$$ \huge{\underline{\textbf{ Tracking Bandit Algorithm }}} $$


Implementation of Tracking Bandit Algorithm
from Sutton and Barto 2018, chapter 2.5.
Book available for free here


Tracking Bandit is tha same as Simple Bandit but with different $Q$ update rule. See book equation (2.5). We also add ability to initialize $Q$.

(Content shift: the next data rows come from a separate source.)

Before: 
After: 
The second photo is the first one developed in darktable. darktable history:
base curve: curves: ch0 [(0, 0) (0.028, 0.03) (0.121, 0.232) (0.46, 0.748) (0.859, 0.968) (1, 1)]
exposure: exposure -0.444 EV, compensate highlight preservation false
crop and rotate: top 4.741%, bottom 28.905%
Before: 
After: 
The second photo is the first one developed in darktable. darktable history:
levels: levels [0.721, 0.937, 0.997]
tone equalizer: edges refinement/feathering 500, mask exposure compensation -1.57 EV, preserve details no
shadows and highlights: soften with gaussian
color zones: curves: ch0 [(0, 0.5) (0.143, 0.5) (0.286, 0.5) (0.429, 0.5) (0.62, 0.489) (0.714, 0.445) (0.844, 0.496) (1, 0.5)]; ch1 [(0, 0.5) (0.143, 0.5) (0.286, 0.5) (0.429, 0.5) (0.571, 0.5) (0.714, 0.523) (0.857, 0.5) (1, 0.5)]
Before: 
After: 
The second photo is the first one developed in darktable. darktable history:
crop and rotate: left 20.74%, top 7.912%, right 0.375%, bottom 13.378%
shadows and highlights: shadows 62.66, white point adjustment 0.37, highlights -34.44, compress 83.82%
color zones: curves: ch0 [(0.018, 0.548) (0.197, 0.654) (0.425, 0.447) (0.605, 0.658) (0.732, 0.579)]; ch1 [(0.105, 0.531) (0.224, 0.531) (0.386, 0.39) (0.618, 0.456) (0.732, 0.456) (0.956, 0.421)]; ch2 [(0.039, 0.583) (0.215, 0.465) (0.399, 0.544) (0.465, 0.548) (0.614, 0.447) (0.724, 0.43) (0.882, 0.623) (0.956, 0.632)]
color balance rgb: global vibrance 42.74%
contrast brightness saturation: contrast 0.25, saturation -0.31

$$ Q_{n+1} \doteq Q_n + \alpha \big[ R_n - Q_n \big] $$


In [1]:
def tracking_bandit(env, nb, eps, alpha, Q_init):
    Q = np.zeros(env.size) + Q_init
    
    for _ in range(nb):
        A = argmax_rand(Q) if np.random.rand() > eps else np.random.randint(env.size)            
        R = env.step(A)    
        Q[A] += alpha * (R - Q[A])
        
    return Q

Helper functions:

In [2]:
def argmax_rand(arr):
    # break ties randomly, np.argmax() always picks first max
    return np.random.choice(np.flatnonzero(arr == arr.max()))

Figure 2.3

Experiment Setup

In [3]:
import numpy as np
import matplotlib.pyplot as plt

Environment

In [4]:
class BanditEnv:
    def __init__(self):
        """10-armed testbed, see chapter 2.3"""
        self.size = 10                                        # 10 arms
        self.means = np.array([0.25, -0.75, 1.5, 0.5, 1.25,   # eyeball fig 2.1
                               -1.5, -0.25, -1, 0.75, -0.5])
    def step(self, action):
        return np.random.normal(loc=self.means[action])

Add history logging

In [5]:
def tracking_bandit(env, nb, eps, alpha, Q_init):
    hist_A = []
    hist_R = []
    
    Q = np.zeros(env.size) + Q_init
    
    for _ in range(nb):
        A = argmax_rand(Q) if np.random.rand() > eps else np.random.randint(env.size)            
        R = env.step(A)    
        Q[A] += alpha * (R - Q[A])
        
        hist_A.append(A)
        hist_R.append(R)
        
    return Q, np.array(hist_A), np.array(hist_R)

Recreate Figure 2.3

In [6]:
env = BanditEnv()

runs_opt_gr_A = []      #  optimistic, greedy
runs_real_eps01 = []    #  realistic, eps=0.1

print('v' + ' '*18 + 'v')  # poor man tqdm
for i in range(2000):
    _, hist_A, _ = tracking_bandit(env, nb=1000, eps=0, alpha=0.1, Q_init=5)
    _, runs_opt_gr_A.append(hist_A)
    
    _, hist_A, _ = tracking_bandit(env, nb=1000, eps=0.1, alpha=0.1, Q_init=0)
    _, runs_real_eps01.append(hist_A)
    
    if i % 100 == 0: print('.', end='')
    
runs_opt_gr_A = np.array(runs_opt_gr_A)
runs_real_eps01 = np.array(runs_real_eps01)
v                  v
....................
In [7]:
# Calc "% optimal action"
max_A = np.argmax(env.means)
opt_opt_gr_A = np.average(runs_opt_gr_A==max_A, axis=0)
opt_real_ep01_A = np.average(runs_real_eps01==max_A, axis=0)
In [8]:
fig = plt.figure()
ax = fig.add_subplot(111)
ax.plot(opt_opt_gr_A,    linewidth=1., color='lightblue', label='Optimistic, greedy, Q1=5, e=0')
ax.plot(opt_real_ep01_A, linewidth=1., color='gray',      label='Realistic, e-greey, Q1=0, e=0.1')
ax.set_xlabel('Steps'); ax.set_ylabel('% Optimal Action')
ax.legend()
plt.tight_layout()
plt.savefig('assets/fig_0203.png')
plt.show()